Дивные миры, неведомые и прекрасные, проплывали перед глазами юноши, и звали, и манили его, и влекли туда, где была иная жизнь — пестрая, яркая, шумная, где все двигалось, менялось, возникало и рушилось, перемалывая время и события. Славик предчувствовал, что там, куда его влекло, не было ни здешнего покоя, ни здешних отношений. Зато там было движение, борьба, цель, а он рвался к ним, не сознавая этого. Околдованный музыкой, поглощенный видениями, Славик давно позабыл, где он и с кем, и ни разу не глянул даже на Андрея, который, сидя в стороне, настороженно и пристально наблюдал юношу.
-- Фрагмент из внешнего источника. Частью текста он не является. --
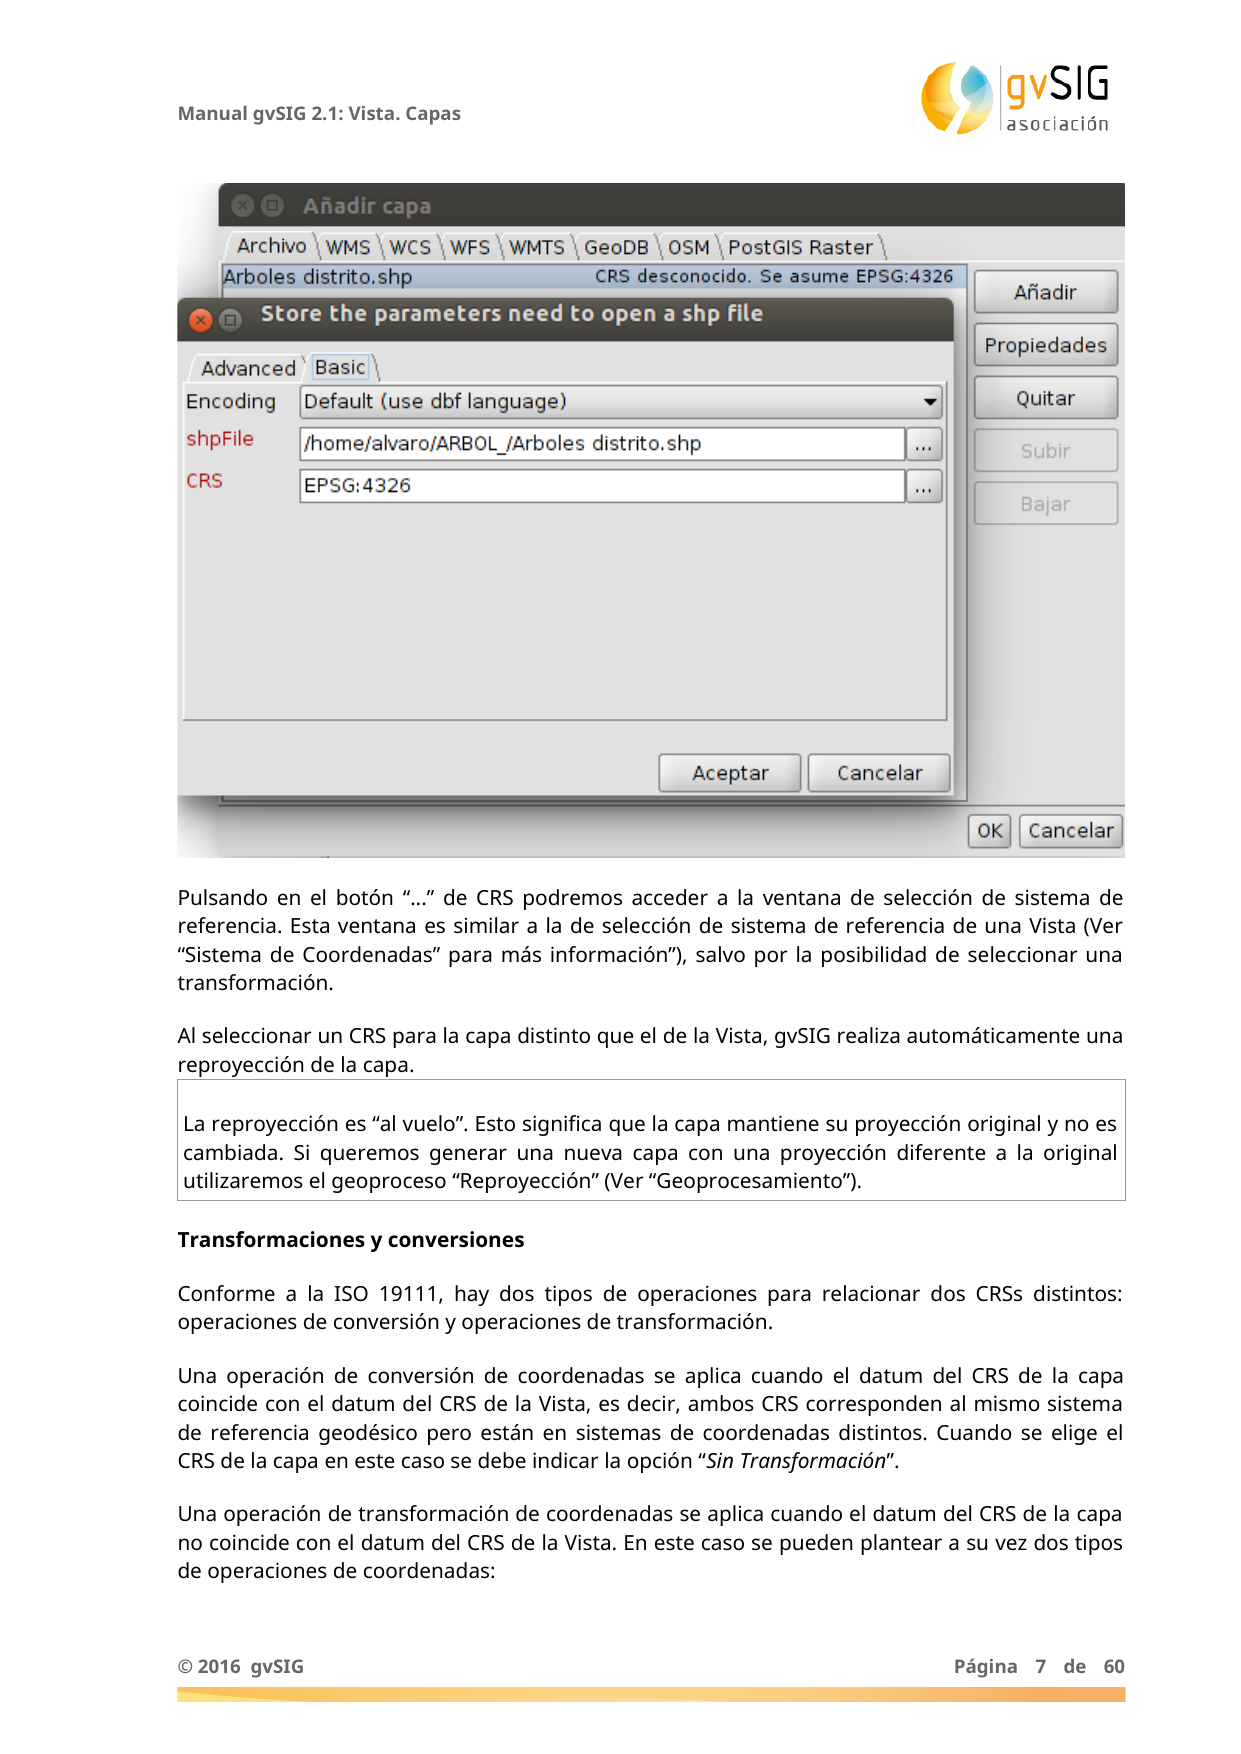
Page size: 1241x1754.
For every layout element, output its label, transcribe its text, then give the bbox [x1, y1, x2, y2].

text Conforme a la ISO 19111, hay dos tipos de operaciones para relacionar dos CRSs distintos: operaciones de conversión y operaciones de transformación. [177, 1279, 1125, 1336]
text Al seleccionar un CRS para la capa distinto que el de la Vista, gvSIG realiza automáticamente una reproyección de la capa. [177, 1022, 1125, 1078]
picture [177, 1687, 1126, 1702]
text Una operación de conversión de coordenadas se aplica cuando el datum del CRS de la capa coincide con el datum del CRS de la Vista, es decir, ambos CRS corresponden al mismo sistema de referencia geodésico pero están en sistemas de coordenadas distintos. Cuando se elige el CRS de la capa en este caso se debe indicar la opción “Sin Transformación”. [177, 1361, 1125, 1474]
table_header La reproyección es “al vuelo”. Esto significa que la capa mantiene su proyección original y no es cambiada. Si queremos generar una nueva capa con una proyección diferente a la original utilizaremos el geoproceso “Reproyección” (Ver “Geoprocesamiento”). [178, 1080, 1125, 1200]
text Una operación de transformación de coordenadas se aplica cuando el datum del CRS de la capa no coincide con el datum del CRS de la Vista. En este caso se pueden plantear a su vez dos tipos de operaciones de coordenadas: [177, 1499, 1125, 1585]
picture [177, 183, 1125, 858]
picture [902, 47, 1122, 148]
text Transformaciones y conversiones [177, 1226, 1125, 1254]
text Pulsando en el botón “...” de CRS podremos acceder a la ventana de selección de sistema de referencia. Esta ventana es similar a la de selección de sistema de referencia de una Vista (Ver “Sistema de Coordenadas” para más información”), salvo por la posibilidad de seleccionar una transformación. [177, 883, 1125, 997]
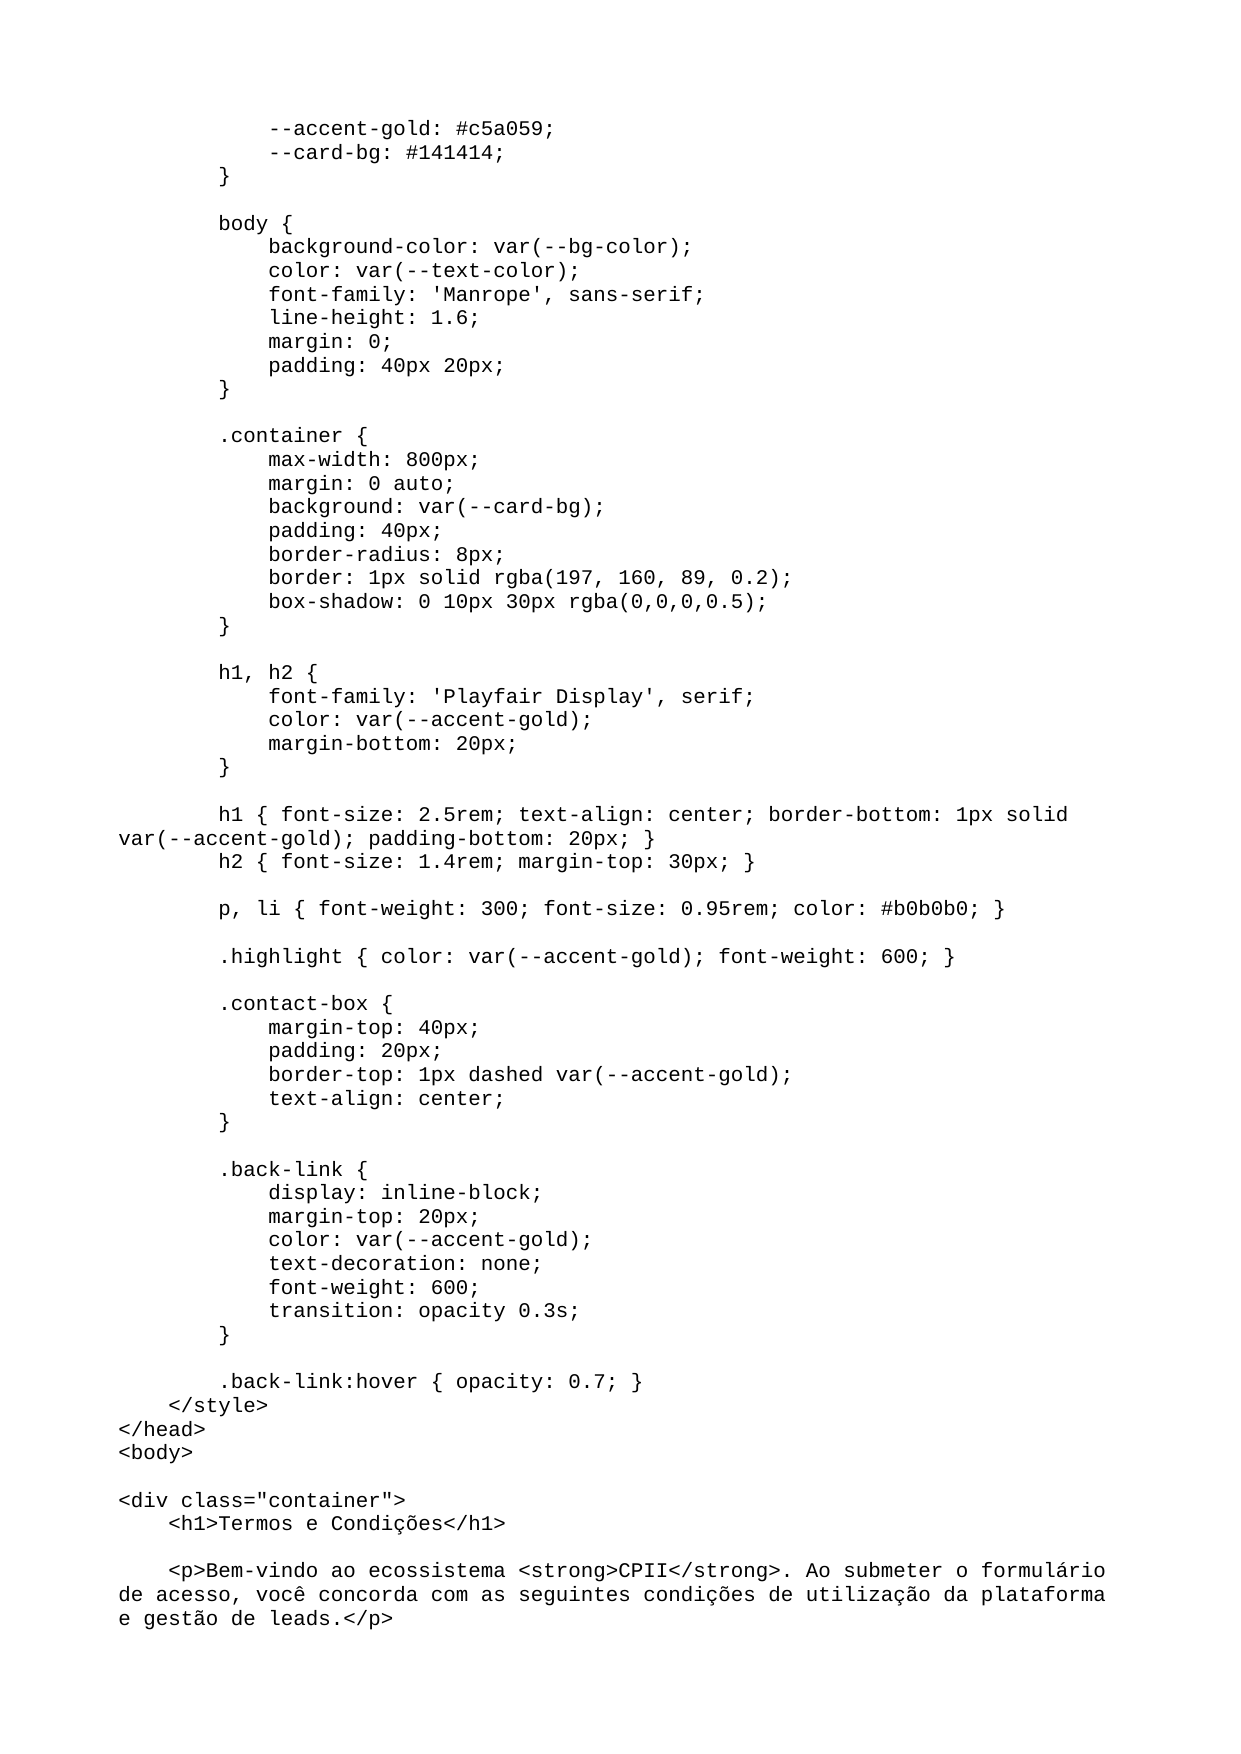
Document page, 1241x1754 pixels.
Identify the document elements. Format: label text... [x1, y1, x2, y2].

table_cell --accent-gold: #c5a059; --card-bg: #141414; } body { background-color: var(--bg-color); color: var(--text-color); font-family: 'Manrope', sans-serif; line-height: 1.6; margin: 0; padding: 40px 20px; } .container { max-width: 800px; margin: 0 auto; background: var(--card-bg); padding: 40px; border-radius: 8px; border: 1px solid rgba(197, 160, 89, 0.2); box-shadow: 0 10px 30px rgba(0,0,0,0.5); } h1, h2 { font-family: 'Playfair Display', serif; color: var(--accent-gold); margin-bottom: 20px; } h1 { font-size: 2.5rem; text-align: center; border-bottom: 1px solid var(--accent-gold); padding-bottom: 20px; } h2 { font-size: 1.4rem; margin-top: 30px; } p, li { font-weight: 300; font-size: 0.95rem; color: #b0b0b0; } .highlight { color: var(--accent-gold); font-weight: 600; } .contact-box { margin-top: 40px; padding: 20px; border-top: 1px dashed var(--accent-gold); text-align: center; } .back-link { display: inline-block; margin-top: 20px; color: var(--accent-gold); text-decoration: none; font-weight: 600; transition: opacity 0.3s; } .back-link:hover { opacity: 0.7; } </style> </head> <body> <div class="container"> <h1>Termos e Condições</h1> <p>Bem-vindo ao ecossistema <strong>CPII</strong>. Ao submeter o formulário de acesso, você concorda com as seguintes condições de utilização da plataforma e gestão de leads.</p> [118, 118, 1122, 1631]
И четырех месяцев не прошло с тех пор, как их столкнула судьба, а у Андрея не было сейчас человека роднее, дороже и ближе Славика. Все свои дела, мысли, поступки Андрей теперь измерял и оценивал применительно к Славику. Иногда Андрею казалось, что он знал этого парня сызмальства, нянчил и пестовал, учил говорить и ходить, различать цвета, голоса и запахи. Андрей был уверен, что, еще не повстречав парня, уже знал о существовании вот этой круглой черной родинки над левым локтем Славика, и иные его родовые приметы казались давно знакомыми и, что особенно странно, родными. Про себя Андрей называл Славика «сынок» и, забывшись, не однажды так и обращался к парню, которого таскал за собой всюду: на линию, на охоту, на подледную рыбалку, уча его всему, что знал и умел сам.

Глянув на Славика, почему-то Андрей решил, что юноша загрустил.

— Славик!

Тот не пошевелился.

— Славка!

Никакой реакции.

Легонько прикусив нижнюю губу, Андрей задумался, как бы развеселить юного друга, и очень обрадовался, заслыша ворвавшийся в форточку яростный, злобный собачий лай.

— Уж не зверь ли набрел? — нарочито громко высказал Андрей догадку.

И зацепил Славика.

Тот вынырнул из омута видений, повернулся к Андрею, который неторопливо снимал с гвоздя ружье.

— Что случилось?

— Слышишь, как лают? Похоже, зверь набрел.

— Я с тобой, — подхватился Славик.

— Само собой. Одевайся живо. Ружье прихвати.

Славик метнулся к вешалке, а Андрей шагнул в глубь комнаты, сердито и сильно надавил клапан выключателя радиоприемника, бормотнув при этом:

— Передохни, дружок. Остынь…

— Я готов, — донесся нетерпеливый голос Славика.

На ходу, не выпуская из рук ружья, Андрей сдернул с вешалки свой полушубок и молниеносно оделся.

В сопровождении нервно рычащих и лающих собак они обошли все подворье, по выбитой вездеходом дороге дошли до родничка, из которого брали воду для питья, оттуда по тропинке добрались до опушки леса, но нигде не обнаружили ни зверя, ни его следов.